Przerwanie błędnego koła traumy i przywrócenie przepływu
energii biologicznej odbywa się w procesie zwanym przez Levine'a transformacją
i renegocjacją.
I właśnie elementem renegocjacji traumy jest wzrastająca
rezyliencja pacjenta. Oznacza ona umiejętność elastycznego dostosowywania się
do zmian, wzrastającą ciekawość siebie i innych, kreatywność
i zdolności adaptacyjne. Rezyliencja, czyli sprężystość pozwala nam być
jak drzewo, które poddaje się podmuchom wiatru zamiast się złamać.

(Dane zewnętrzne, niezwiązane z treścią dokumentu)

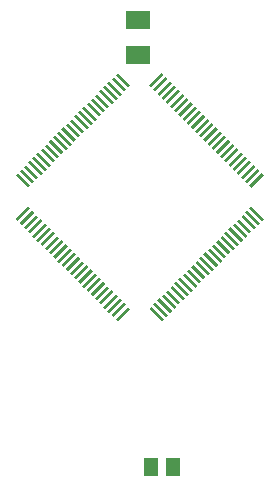
<source format=gbr>
G04 EAGLE Gerber RS-274X export*
G75*
%MOMM*%
%FSLAX34Y34*%
%LPD*%
%INSolderpaste Top*%
%IPPOS*%
%AMOC8*
5,1,8,0,0,1.08239X$1,22.5*%
G01*
%ADD10R,2.000000X1.500000*%
%ADD11R,1.500000X0.250000*%
%ADD12R,0.250000X1.500000*%
%ADD13R,1.300000X1.600000*%


D10*
X125413Y399338D03*
X125413Y429338D03*
D11*
G36*
X34192Y269677D02*
X23586Y259071D01*
X21818Y260839D01*
X32424Y271445D01*
X34192Y269677D01*
G37*
G36*
X37728Y266141D02*
X27122Y255535D01*
X25354Y257303D01*
X35960Y267909D01*
X37728Y266141D01*
G37*
G36*
X41263Y262606D02*
X30657Y252000D01*
X28889Y253768D01*
X39495Y264374D01*
X41263Y262606D01*
G37*
G36*
X44799Y259070D02*
X34193Y248464D01*
X32425Y250232D01*
X43031Y260838D01*
X44799Y259070D01*
G37*
G36*
X48334Y255535D02*
X37728Y244929D01*
X35960Y246697D01*
X46566Y257303D01*
X48334Y255535D01*
G37*
G36*
X51870Y251999D02*
X41264Y241393D01*
X39496Y243161D01*
X50102Y253767D01*
X51870Y251999D01*
G37*
G36*
X55405Y248464D02*
X44799Y237858D01*
X43031Y239626D01*
X53637Y250232D01*
X55405Y248464D01*
G37*
G36*
X58941Y244928D02*
X48335Y234322D01*
X46567Y236090D01*
X57173Y246696D01*
X58941Y244928D01*
G37*
G36*
X62476Y241393D02*
X51870Y230787D01*
X50102Y232555D01*
X60708Y243161D01*
X62476Y241393D01*
G37*
G36*
X66012Y237857D02*
X55406Y227251D01*
X53638Y229019D01*
X64244Y239625D01*
X66012Y237857D01*
G37*
G36*
X69547Y234322D02*
X58941Y223716D01*
X57173Y225484D01*
X67779Y236090D01*
X69547Y234322D01*
G37*
G36*
X73083Y230786D02*
X62477Y220180D01*
X60709Y221948D01*
X71315Y232554D01*
X73083Y230786D01*
G37*
G36*
X76618Y227250D02*
X66012Y216644D01*
X64244Y218412D01*
X74850Y229018D01*
X76618Y227250D01*
G37*
G36*
X80154Y223715D02*
X69548Y213109D01*
X67780Y214877D01*
X78386Y225483D01*
X80154Y223715D01*
G37*
G36*
X83690Y220179D02*
X73084Y209573D01*
X71316Y211341D01*
X81922Y221947D01*
X83690Y220179D01*
G37*
G36*
X87225Y216644D02*
X76619Y206038D01*
X74851Y207806D01*
X85457Y218412D01*
X87225Y216644D01*
G37*
G36*
X90761Y213108D02*
X80155Y202502D01*
X78387Y204270D01*
X88993Y214876D01*
X90761Y213108D01*
G37*
G36*
X94296Y209573D02*
X83690Y198967D01*
X81922Y200735D01*
X92528Y211341D01*
X94296Y209573D01*
G37*
G36*
X97832Y206037D02*
X87226Y195431D01*
X85458Y197199D01*
X96064Y207805D01*
X97832Y206037D01*
G37*
G36*
X101367Y202502D02*
X90761Y191896D01*
X88993Y193664D01*
X99599Y204270D01*
X101367Y202502D01*
G37*
G36*
X104903Y198966D02*
X94297Y188360D01*
X92529Y190128D01*
X103135Y200734D01*
X104903Y198966D01*
G37*
G36*
X108438Y195431D02*
X97832Y184825D01*
X96064Y186593D01*
X106670Y197199D01*
X108438Y195431D01*
G37*
G36*
X111974Y191895D02*
X101368Y181289D01*
X99600Y183057D01*
X110206Y193663D01*
X111974Y191895D01*
G37*
G36*
X115509Y188360D02*
X104903Y177754D01*
X103135Y179522D01*
X113741Y190128D01*
X115509Y188360D01*
G37*
G36*
X119045Y184824D02*
X108439Y174218D01*
X106671Y175986D01*
X117277Y186592D01*
X119045Y184824D01*
G37*
D12*
G36*
X147329Y175986D02*
X145561Y174218D01*
X134955Y184824D01*
X136723Y186592D01*
X147329Y175986D01*
G37*
G36*
X150865Y179522D02*
X149097Y177754D01*
X138491Y188360D01*
X140259Y190128D01*
X150865Y179522D01*
G37*
G36*
X154400Y183057D02*
X152632Y181289D01*
X142026Y191895D01*
X143794Y193663D01*
X154400Y183057D01*
G37*
G36*
X157936Y186593D02*
X156168Y184825D01*
X145562Y195431D01*
X147330Y197199D01*
X157936Y186593D01*
G37*
G36*
X161471Y190128D02*
X159703Y188360D01*
X149097Y198966D01*
X150865Y200734D01*
X161471Y190128D01*
G37*
G36*
X165007Y193664D02*
X163239Y191896D01*
X152633Y202502D01*
X154401Y204270D01*
X165007Y193664D01*
G37*
G36*
X168542Y197199D02*
X166774Y195431D01*
X156168Y206037D01*
X157936Y207805D01*
X168542Y197199D01*
G37*
G36*
X172078Y200735D02*
X170310Y198967D01*
X159704Y209573D01*
X161472Y211341D01*
X172078Y200735D01*
G37*
G36*
X175613Y204270D02*
X173845Y202502D01*
X163239Y213108D01*
X165007Y214876D01*
X175613Y204270D01*
G37*
G36*
X179149Y207806D02*
X177381Y206038D01*
X166775Y216644D01*
X168543Y218412D01*
X179149Y207806D01*
G37*
G36*
X182684Y211341D02*
X180916Y209573D01*
X170310Y220179D01*
X172078Y221947D01*
X182684Y211341D01*
G37*
G36*
X186220Y214877D02*
X184452Y213109D01*
X173846Y223715D01*
X175614Y225483D01*
X186220Y214877D01*
G37*
G36*
X189756Y218412D02*
X187988Y216644D01*
X177382Y227250D01*
X179150Y229018D01*
X189756Y218412D01*
G37*
G36*
X193291Y221948D02*
X191523Y220180D01*
X180917Y230786D01*
X182685Y232554D01*
X193291Y221948D01*
G37*
G36*
X196827Y225484D02*
X195059Y223716D01*
X184453Y234322D01*
X186221Y236090D01*
X196827Y225484D01*
G37*
G36*
X200362Y229019D02*
X198594Y227251D01*
X187988Y237857D01*
X189756Y239625D01*
X200362Y229019D01*
G37*
G36*
X203898Y232555D02*
X202130Y230787D01*
X191524Y241393D01*
X193292Y243161D01*
X203898Y232555D01*
G37*
G36*
X207433Y236090D02*
X205665Y234322D01*
X195059Y244928D01*
X196827Y246696D01*
X207433Y236090D01*
G37*
G36*
X210969Y239626D02*
X209201Y237858D01*
X198595Y248464D01*
X200363Y250232D01*
X210969Y239626D01*
G37*
G36*
X214504Y243161D02*
X212736Y241393D01*
X202130Y251999D01*
X203898Y253767D01*
X214504Y243161D01*
G37*
G36*
X218040Y246697D02*
X216272Y244929D01*
X205666Y255535D01*
X207434Y257303D01*
X218040Y246697D01*
G37*
G36*
X221575Y250232D02*
X219807Y248464D01*
X209201Y259070D01*
X210969Y260838D01*
X221575Y250232D01*
G37*
G36*
X225111Y253768D02*
X223343Y252000D01*
X212737Y262606D01*
X214505Y264374D01*
X225111Y253768D01*
G37*
G36*
X228646Y257303D02*
X226878Y255535D01*
X216272Y266141D01*
X218040Y267909D01*
X228646Y257303D01*
G37*
G36*
X232182Y260839D02*
X230414Y259071D01*
X219808Y269677D01*
X221576Y271445D01*
X232182Y260839D01*
G37*
D11*
G36*
X232182Y297961D02*
X221576Y287355D01*
X219808Y289123D01*
X230414Y299729D01*
X232182Y297961D01*
G37*
G36*
X228646Y301497D02*
X218040Y290891D01*
X216272Y292659D01*
X226878Y303265D01*
X228646Y301497D01*
G37*
G36*
X225111Y305032D02*
X214505Y294426D01*
X212737Y296194D01*
X223343Y306800D01*
X225111Y305032D01*
G37*
G36*
X221575Y308568D02*
X210969Y297962D01*
X209201Y299730D01*
X219807Y310336D01*
X221575Y308568D01*
G37*
G36*
X218040Y312103D02*
X207434Y301497D01*
X205666Y303265D01*
X216272Y313871D01*
X218040Y312103D01*
G37*
G36*
X214504Y315639D02*
X203898Y305033D01*
X202130Y306801D01*
X212736Y317407D01*
X214504Y315639D01*
G37*
G36*
X210969Y319174D02*
X200363Y308568D01*
X198595Y310336D01*
X209201Y320942D01*
X210969Y319174D01*
G37*
G36*
X207433Y322710D02*
X196827Y312104D01*
X195059Y313872D01*
X205665Y324478D01*
X207433Y322710D01*
G37*
G36*
X203898Y326245D02*
X193292Y315639D01*
X191524Y317407D01*
X202130Y328013D01*
X203898Y326245D01*
G37*
G36*
X200362Y329781D02*
X189756Y319175D01*
X187988Y320943D01*
X198594Y331549D01*
X200362Y329781D01*
G37*
G36*
X196827Y333316D02*
X186221Y322710D01*
X184453Y324478D01*
X195059Y335084D01*
X196827Y333316D01*
G37*
G36*
X193291Y336852D02*
X182685Y326246D01*
X180917Y328014D01*
X191523Y338620D01*
X193291Y336852D01*
G37*
G36*
X189756Y340388D02*
X179150Y329782D01*
X177382Y331550D01*
X187988Y342156D01*
X189756Y340388D01*
G37*
G36*
X186220Y343923D02*
X175614Y333317D01*
X173846Y335085D01*
X184452Y345691D01*
X186220Y343923D01*
G37*
G36*
X182684Y347459D02*
X172078Y336853D01*
X170310Y338621D01*
X180916Y349227D01*
X182684Y347459D01*
G37*
G36*
X179149Y350994D02*
X168543Y340388D01*
X166775Y342156D01*
X177381Y352762D01*
X179149Y350994D01*
G37*
G36*
X175613Y354530D02*
X165007Y343924D01*
X163239Y345692D01*
X173845Y356298D01*
X175613Y354530D01*
G37*
G36*
X172078Y358065D02*
X161472Y347459D01*
X159704Y349227D01*
X170310Y359833D01*
X172078Y358065D01*
G37*
G36*
X168542Y361601D02*
X157936Y350995D01*
X156168Y352763D01*
X166774Y363369D01*
X168542Y361601D01*
G37*
G36*
X165007Y365136D02*
X154401Y354530D01*
X152633Y356298D01*
X163239Y366904D01*
X165007Y365136D01*
G37*
G36*
X161471Y368672D02*
X150865Y358066D01*
X149097Y359834D01*
X159703Y370440D01*
X161471Y368672D01*
G37*
G36*
X157936Y372207D02*
X147330Y361601D01*
X145562Y363369D01*
X156168Y373975D01*
X157936Y372207D01*
G37*
G36*
X154400Y375743D02*
X143794Y365137D01*
X142026Y366905D01*
X152632Y377511D01*
X154400Y375743D01*
G37*
G36*
X150865Y379278D02*
X140259Y368672D01*
X138491Y370440D01*
X149097Y381046D01*
X150865Y379278D01*
G37*
G36*
X147329Y382814D02*
X136723Y372208D01*
X134955Y373976D01*
X145561Y384582D01*
X147329Y382814D01*
G37*
D12*
G36*
X119045Y373976D02*
X117277Y372208D01*
X106671Y382814D01*
X108439Y384582D01*
X119045Y373976D01*
G37*
G36*
X115509Y370440D02*
X113741Y368672D01*
X103135Y379278D01*
X104903Y381046D01*
X115509Y370440D01*
G37*
G36*
X111974Y366905D02*
X110206Y365137D01*
X99600Y375743D01*
X101368Y377511D01*
X111974Y366905D01*
G37*
G36*
X108438Y363369D02*
X106670Y361601D01*
X96064Y372207D01*
X97832Y373975D01*
X108438Y363369D01*
G37*
G36*
X104903Y359834D02*
X103135Y358066D01*
X92529Y368672D01*
X94297Y370440D01*
X104903Y359834D01*
G37*
G36*
X101367Y356298D02*
X99599Y354530D01*
X88993Y365136D01*
X90761Y366904D01*
X101367Y356298D01*
G37*
G36*
X97832Y352763D02*
X96064Y350995D01*
X85458Y361601D01*
X87226Y363369D01*
X97832Y352763D01*
G37*
G36*
X94296Y349227D02*
X92528Y347459D01*
X81922Y358065D01*
X83690Y359833D01*
X94296Y349227D01*
G37*
G36*
X90761Y345692D02*
X88993Y343924D01*
X78387Y354530D01*
X80155Y356298D01*
X90761Y345692D01*
G37*
G36*
X87225Y342156D02*
X85457Y340388D01*
X74851Y350994D01*
X76619Y352762D01*
X87225Y342156D01*
G37*
G36*
X83690Y338621D02*
X81922Y336853D01*
X71316Y347459D01*
X73084Y349227D01*
X83690Y338621D01*
G37*
G36*
X80154Y335085D02*
X78386Y333317D01*
X67780Y343923D01*
X69548Y345691D01*
X80154Y335085D01*
G37*
G36*
X76618Y331550D02*
X74850Y329782D01*
X64244Y340388D01*
X66012Y342156D01*
X76618Y331550D01*
G37*
G36*
X73083Y328014D02*
X71315Y326246D01*
X60709Y336852D01*
X62477Y338620D01*
X73083Y328014D01*
G37*
G36*
X69547Y324478D02*
X67779Y322710D01*
X57173Y333316D01*
X58941Y335084D01*
X69547Y324478D01*
G37*
G36*
X66012Y320943D02*
X64244Y319175D01*
X53638Y329781D01*
X55406Y331549D01*
X66012Y320943D01*
G37*
G36*
X62476Y317407D02*
X60708Y315639D01*
X50102Y326245D01*
X51870Y328013D01*
X62476Y317407D01*
G37*
G36*
X58941Y313872D02*
X57173Y312104D01*
X46567Y322710D01*
X48335Y324478D01*
X58941Y313872D01*
G37*
G36*
X55405Y310336D02*
X53637Y308568D01*
X43031Y319174D01*
X44799Y320942D01*
X55405Y310336D01*
G37*
G36*
X51870Y306801D02*
X50102Y305033D01*
X39496Y315639D01*
X41264Y317407D01*
X51870Y306801D01*
G37*
G36*
X48334Y303265D02*
X46566Y301497D01*
X35960Y312103D01*
X37728Y313871D01*
X48334Y303265D01*
G37*
G36*
X44799Y299730D02*
X43031Y297962D01*
X32425Y308568D01*
X34193Y310336D01*
X44799Y299730D01*
G37*
G36*
X41263Y296194D02*
X39495Y294426D01*
X28889Y305032D01*
X30657Y306800D01*
X41263Y296194D01*
G37*
G36*
X37728Y292659D02*
X35960Y290891D01*
X25354Y301497D01*
X27122Y303265D01*
X37728Y292659D01*
G37*
G36*
X34192Y289123D02*
X32424Y287355D01*
X21818Y297961D01*
X23586Y299729D01*
X34192Y289123D01*
G37*
D13*
X155550Y50800D03*
X136550Y50800D03*
M02*

</source>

W procesie wychodzenia z traumy ważne jest także przywrócenie
zdrowej agresywności - zdolności do bycia pełnym wigoru i energii przy użyciu
instynktów i siły. Uzdrawiające jest to, że sami możemy wybierać
kierunek używania energii jaką mamy. Jak już uzyskamy możliwość do poradzenia
sobie z zagrożeniem oraz nabędziemy zdolność do ustalenia swojej pozycji
względem okoliczności i środowiska renegocjacja traumy zostanie zakończona.
Aby poradzić sobie z traumą często niezbędna jest
psychoterapia, która pomoże między innymi odblokować doświadczenia urazowe tak,
aby układ nerwowy mógł je przetworzyć na nowo.